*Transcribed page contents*
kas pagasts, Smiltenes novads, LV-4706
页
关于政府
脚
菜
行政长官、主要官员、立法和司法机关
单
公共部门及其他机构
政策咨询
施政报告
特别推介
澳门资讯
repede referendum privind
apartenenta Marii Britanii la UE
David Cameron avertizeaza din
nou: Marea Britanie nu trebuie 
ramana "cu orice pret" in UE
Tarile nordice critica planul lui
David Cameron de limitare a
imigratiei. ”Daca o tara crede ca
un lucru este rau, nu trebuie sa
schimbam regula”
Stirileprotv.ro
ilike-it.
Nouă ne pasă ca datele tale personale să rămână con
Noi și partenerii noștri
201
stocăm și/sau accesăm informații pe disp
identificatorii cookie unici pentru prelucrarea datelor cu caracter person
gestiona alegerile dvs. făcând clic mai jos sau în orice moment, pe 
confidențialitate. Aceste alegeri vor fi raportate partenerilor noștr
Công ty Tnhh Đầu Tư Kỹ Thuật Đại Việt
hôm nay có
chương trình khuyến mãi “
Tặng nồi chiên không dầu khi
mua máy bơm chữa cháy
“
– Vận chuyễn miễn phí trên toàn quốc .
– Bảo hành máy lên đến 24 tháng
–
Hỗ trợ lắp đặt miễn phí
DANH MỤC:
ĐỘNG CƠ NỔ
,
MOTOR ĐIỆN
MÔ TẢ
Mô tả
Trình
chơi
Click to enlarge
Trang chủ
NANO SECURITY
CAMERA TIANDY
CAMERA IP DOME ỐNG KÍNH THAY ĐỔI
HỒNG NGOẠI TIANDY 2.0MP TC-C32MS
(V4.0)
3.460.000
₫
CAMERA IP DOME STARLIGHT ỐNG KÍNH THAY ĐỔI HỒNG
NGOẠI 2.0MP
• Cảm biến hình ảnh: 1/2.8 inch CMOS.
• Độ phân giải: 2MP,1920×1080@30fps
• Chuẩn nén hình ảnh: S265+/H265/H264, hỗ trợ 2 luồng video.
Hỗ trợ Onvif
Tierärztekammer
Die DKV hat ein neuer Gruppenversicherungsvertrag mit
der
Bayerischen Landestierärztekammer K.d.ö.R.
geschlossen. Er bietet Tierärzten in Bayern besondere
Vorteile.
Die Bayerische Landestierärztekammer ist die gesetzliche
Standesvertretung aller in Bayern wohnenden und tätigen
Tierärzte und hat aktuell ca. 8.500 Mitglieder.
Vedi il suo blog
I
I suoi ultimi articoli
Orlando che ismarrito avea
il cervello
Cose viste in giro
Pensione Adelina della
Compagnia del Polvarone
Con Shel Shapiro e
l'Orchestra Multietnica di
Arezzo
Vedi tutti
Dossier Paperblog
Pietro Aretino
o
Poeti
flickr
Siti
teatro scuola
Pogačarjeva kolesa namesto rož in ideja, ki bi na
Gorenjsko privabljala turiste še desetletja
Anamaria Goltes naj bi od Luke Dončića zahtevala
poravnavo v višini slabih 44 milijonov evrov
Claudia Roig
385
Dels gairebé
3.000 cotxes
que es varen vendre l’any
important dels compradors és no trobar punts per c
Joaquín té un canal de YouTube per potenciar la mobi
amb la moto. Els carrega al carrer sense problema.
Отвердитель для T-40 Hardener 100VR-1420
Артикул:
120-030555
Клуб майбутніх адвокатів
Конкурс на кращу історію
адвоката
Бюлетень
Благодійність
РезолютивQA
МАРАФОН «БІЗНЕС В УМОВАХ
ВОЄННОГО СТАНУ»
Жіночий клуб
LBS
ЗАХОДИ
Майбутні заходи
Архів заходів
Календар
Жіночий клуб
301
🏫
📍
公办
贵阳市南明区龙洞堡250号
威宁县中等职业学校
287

*WHAT NEEDS TO BE DONE*
Reproduce every line of the records above verbatim, keeping the original order and line breaks.

*REPLY TO THE EXERCISE*
kas pagasts, Smiltenes novads, LV-4706
页
关于政府
脚
菜
行政长官、主要官员、立法和司法机关
单
公共部门及其他机构
政策咨询
施政报告
特别推介
澳门资讯
repede referendum privind
apartenenta Marii Britanii la UE
David Cameron avertizeaza din
nou: Marea Britanie nu trebuie 
ramana "cu orice pret" in UE
Tarile nordice critica planul lui
David Cameron de limitare a
imigratiei. ”Daca o tara crede ca
un lucru este rau, nu trebuie sa
schimbam regula”
Stirileprotv.ro
ilike-it.
Nouă ne pasă ca datele tale personale să rămână con
Noi și partenerii noștri
201
stocăm și/sau accesăm informații pe disp
identificatorii cookie unici pentru prelucrarea datelor cu caracter person
gestiona alegerile dvs. făcând clic mai jos sau în orice moment, pe 
confidențialitate. Aceste alegeri vor fi raportate partenerilor noștr
Công ty Tnhh Đầu Tư Kỹ Thuật Đại Việt
hôm nay có
chương trình khuyến mãi “
Tặng nồi chiên không dầu khi
mua máy bơm chữa cháy
“
– Vận chuyễn miễn phí trên toàn quốc .
– Bảo hành máy lên đến 24 tháng
–
Hỗ trợ lắp đặt miễn phí
DANH MỤC:
ĐỘNG CƠ NỔ
,
MOTOR ĐIỆN
MÔ TẢ
Mô tả
Trình
chơi
Click to enlarge
Trang chủ
NANO SECURITY
CAMERA TIANDY
CAMERA IP DOME ỐNG KÍNH THAY ĐỔI
HỒNG NGOẠI TIANDY 2.0MP TC-C32MS
(V4.0)
3.460.000
₫
CAMERA IP DOME STARLIGHT ỐNG KÍNH THAY ĐỔI HỒNG
NGOẠI 2.0MP
• Cảm biến hình ảnh: 1/2.8 inch CMOS.
• Độ phân giải: 2MP,1920×1080@30fps
• Chuẩn nén hình ảnh: S265+/H265/H264, hỗ trợ 2 luồng video.
Hỗ trợ Onvif
Tierärztekammer
Die DKV hat ein neuer Gruppenversicherungsvertrag mit
der
Bayerischen Landestierärztekammer K.d.ö.R.
geschlossen. Er bietet Tierärzten in Bayern besondere
Vorteile.
Die Bayerische Landestierärztekammer ist die gesetzliche
Standesvertretung aller in Bayern wohnenden und tätigen
Tierärzte und hat aktuell ca. 8.500 Mitglieder.
Vedi il suo blog
I
I suoi ultimi articoli
Orlando che ismarrito avea
il cervello
Cose viste in giro
Pensione Adelina della
Compagnia del Polvarone
Con Shel Shapiro e
l'Orchestra Multietnica di
Arezzo
Vedi tutti
Dossier Paperblog
Pietro Aretino
o
Poeti
flickr
Siti
teatro scuola
Pogačarjeva kolesa namesto rož in ideja, ki bi na
Gorenjsko privabljala turiste še desetletja
Anamaria Goltes naj bi od Luke Dončića zahtevala
poravnavo v višini slabih 44 milijonov evrov
Claudia Roig
385
Dels gairebé
3.000 cotxes
que es varen vendre l’any
important dels compradors és no trobar punts per c
Joaquín té un canal de YouTube per potenciar la mobi
amb la moto. Els carrega al carrer sense problema.
Отвердитель для T-40 Hardener 100VR-1420
Артикул:
120-030555
Клуб майбутніх адвокатів
Конкурс на кращу історію
адвоката
Бюлетень
Благодійність
РезолютивQA
МАРАФОН «БІЗНЕС В УМОВАХ
ВОЄННОГО СТАНУ»
Жіночий клуб
LBS
ЗАХОДИ
Майбутні заходи
Архів заходів
Календар
Жіночий клуб
301
🏫
📍
公办
贵阳市南明区龙洞堡250号
威宁县中等职业学校
287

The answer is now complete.